You should see a doctor if you

  • Cannot keep down liquids because of vomiting
  • Vomit blood
  • Bloody stools or black tarry stools
  • Will not/cannot drink enough to keep hydrated
  • Child cries without tears, has fewer wet diapers, dry mouth, or has any other symptom of dehydration
  • Cannot stand up or become lightheaded, weak from dehydration
  • Cannot urinate or urinate very little because of dehydration
  • Have a high Fever, > 101.5 F or 38.6 C
  • Have severe abdominal pain, cramping, abdominal rigidness
  • Become weak or tingly, especially in the legs or have blurry vision or problems breathing. This can be concerning for a disease called GBS (Guillain–Barré syndrome) and should prompt immediate medical attention 

You may need to go directly to the hospital or call 911 if someone is very sick. If someone is not responding, is vomiting red blood, is dizzy and has black tarry stools, is too dehydrated to sit up and cannot drink, or has any other worrisome symptoms, call for immediate medical attention.

Some people are more at risk than others:

Infants and small children are more at danger from dehydration. They're smaller and maintaining hydration is a bit more delicate. It's also a bit harder to ask an infant to drink more to stay hydrated.

Be quick to seek medical attention for any infants or small children if needed.

Pregnant women may be at more risk for infection, which may then be more severe. Certain infections, like listeria, can particularly affect them and their fetus.
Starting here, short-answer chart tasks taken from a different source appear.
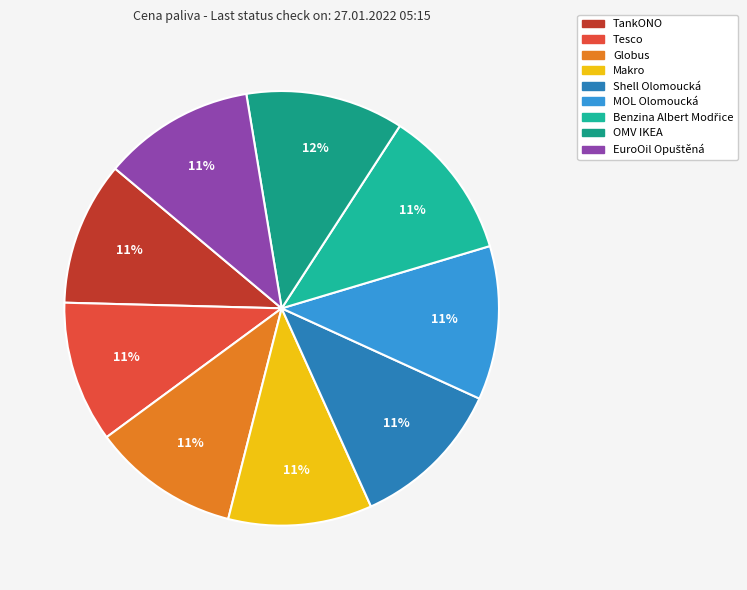

Count the number of slices in the pie.

9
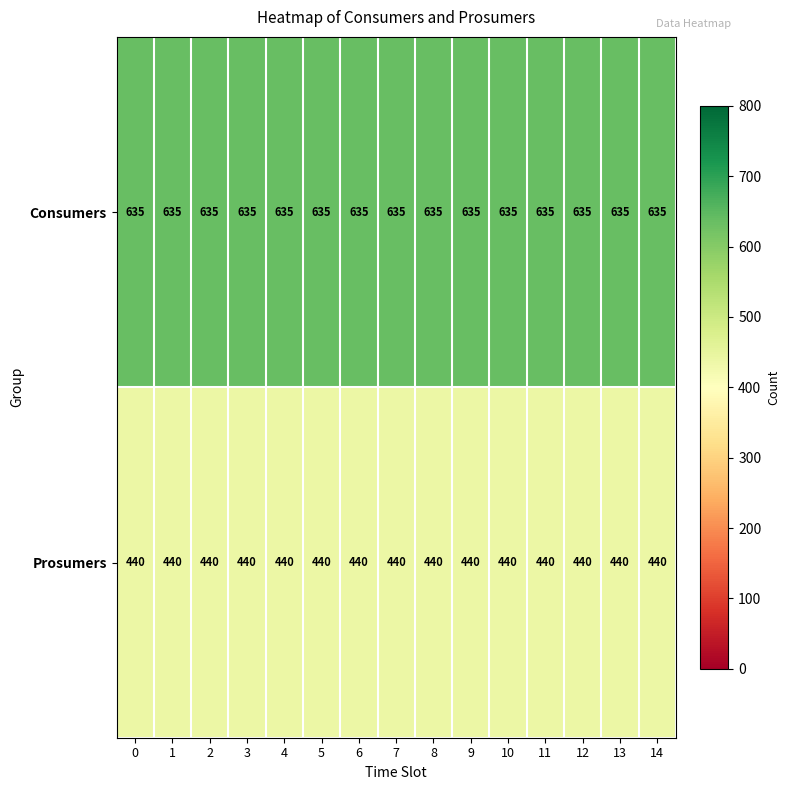

Rank the series by their maximum value, from highest to lowest.

Consumers, Prosumers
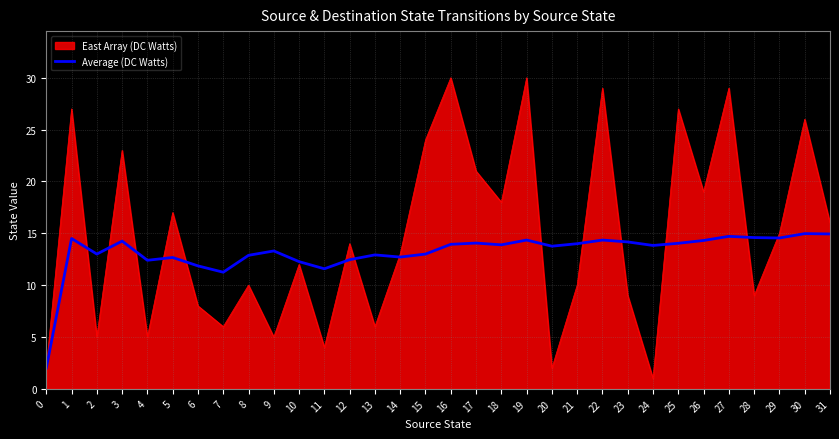

Is it true that East Array (DC Watts) equals 9.0 at 28?

True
The illness can be mild for mom with just fever, muscle aches, nausea and vomiting, but should still be evaluated and treated as appropriate by a doctor. Because illnesses cannot be diagnosed by anyone on their own it's good to have regular follow up and conversations with your health care provider during pregnancy. (Toxoplasmosis also is a food borne illness that can cause harm to a fetus, but it does not result in the same food poisoning symptoms)

Anyone with a weakened immune system (HIV, Cancer, Liver Disease, on Steroids, Diabetes) is at higher risk. Certain infections, like cryptosporidia or Vibrio vulnificus are very different illnesses in those who are immunocompromised. These diseases are much worse - and food-related illnesses can be life threatening for those with very weak immune systems.

Older Folks can be come sicker; immune systems weaken with age. Dehydration can be harder to manage if someone has heart failure and is on "water pill" or medications to reduce water weight, feet swelling, or edema. Those who live in senior housing or nursing homes may be vulnerable to outbreaks of norovirus which spread in the winter. Falls from dehydration can be particularly more serious in the elderly. Vomiting can be very dangerous if it is hard for you to sit up; some can wash back into your lungs making it hard to breathe.

Specific medical conditions can place people at specific risk for some food borne illnesses. Low stomach acid or iron overload makes people at risk for Vibrio vulnificus.

There are a lot of infections that cause foodborne illnesses. You may never know what exactly caused your illness - neither the food nor the bug. The US government tracks bacteria CampylobacterE. O157, ListeriaSalmonellaShigellaVibrio, and Yersinia, and the parasites Cryptosporidium and Cyclospora, but there are even more bugs that get in to our food. Many cases of food poisoning are never reported.

For diagnosis and treatment, please see your doctor or health care specialist.